Our framework encompasses state-of-the-art ultrasound image compounding techniques for representing the targeted domain, as well as needle tracking techniques suitable for real-time operation. This work combines the advantages of previous approaches, namely the preoperative planning, the real-time tracking of the needle, and the trajectory update. All our techniques are efficiently implemented using GPU parallelization, allowing for the use of the full image resolutions at high frame rates.

We demonstrated needle placement in a simplified setting using two different types of phantoms (water and gel). We obtained order of 1 mm targeting accuracy when considering a target point submerged in the above phantoms, irrespective of the needle orientation and speed. As shown in Table 1, we have noticed that the water bath experiments had slightly higher needle tracking inaccuracies compared to the tissue-mimicking gel phantom. This is due to the mechanical vibration of the robot, which causes slight vibration of the needle itself in mechanically unconstrained environments.

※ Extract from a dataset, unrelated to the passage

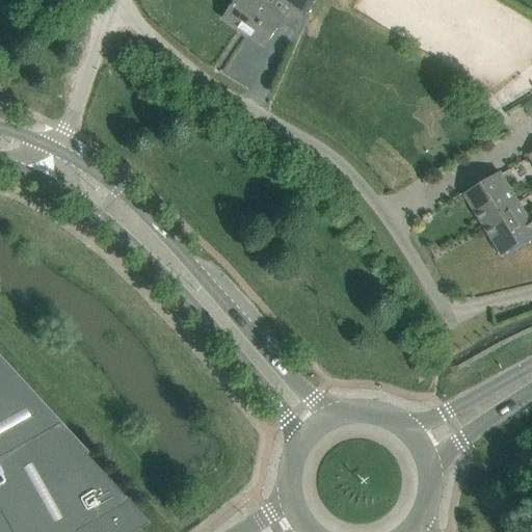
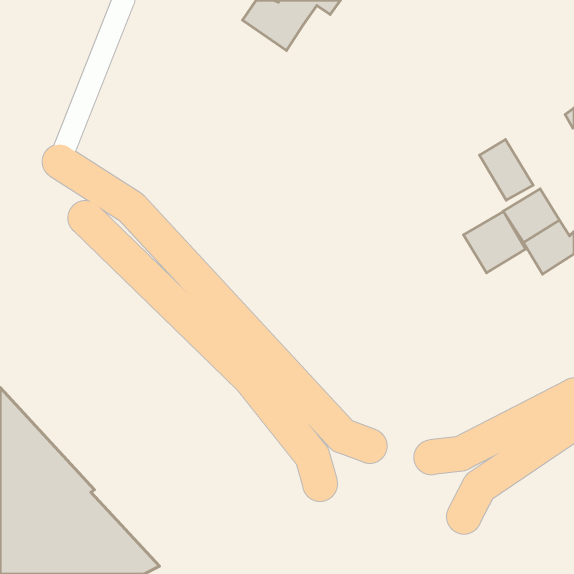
building: none -> [479,139,533,200]
building: none -> [463,212,525,273]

The obtained tracking errors support the suitability of the proposed approach in a range of more realistic operating conditions. For instance, more extensive evaluation considering physically representative tissue (e.g., soft biological tissues) will be necessary. In a more realistic scenario, flexible needle deformation in soft tissue should be also considered. Moreover, as an intermediate step toward improving the platform we also plan to develop an automatic robot-to-robot calibration scheme which will further simplify preclinical setup. Indeed, most of the technical details that are related to the current developmental stage (and that must be therefore documented in this first study on the dual-robot framework) will be hidden in a later version of the user control interface, so as to foster usability by the clinical staff.

By identifying the technical requirements and the necessary methodology using currently available hardware, we establish the imaging and control software as the basis for a clinically deployable system in the future.

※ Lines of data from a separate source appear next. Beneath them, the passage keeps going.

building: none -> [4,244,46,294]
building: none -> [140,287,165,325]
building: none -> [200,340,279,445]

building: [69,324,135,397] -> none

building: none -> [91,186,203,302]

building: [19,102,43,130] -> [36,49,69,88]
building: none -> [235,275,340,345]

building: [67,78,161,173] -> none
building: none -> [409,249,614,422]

Nonetheless, in order to adapt size and optimal robot setup we need to further analyze the clinical environment and workflow of the intervention, as well as adapt it to patient and culture of the department. Therefore, this proof of concept is an important initial step toward clinical applicability. With the development of dedicated domain-specific robotic systems, purchase and maintenance of such manipulators come into the clinically and economically expedient range, in particular in the light of the current cost-effectiveness of relevant clinical applications such as RF ablation and cryoablation [33].

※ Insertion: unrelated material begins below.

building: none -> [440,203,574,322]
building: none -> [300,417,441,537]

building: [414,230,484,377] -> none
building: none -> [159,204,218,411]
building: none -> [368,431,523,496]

While we presented a fully automatic framework for needle placement, cooperative robots as in [5] might be employed for a particularly dedicated clinical application, rather supporting the physician in positioning and inserting the needle himself. Our work, focused on determining the reachable targeting accuracy and validating the whole dual-robot system, paves the way for more specific usage of the proposed interventional framework. We will address its potential integration into the workflow of additional applications (e.g., RF ablation or cryoablation), by considering the corresponding clinical constraints.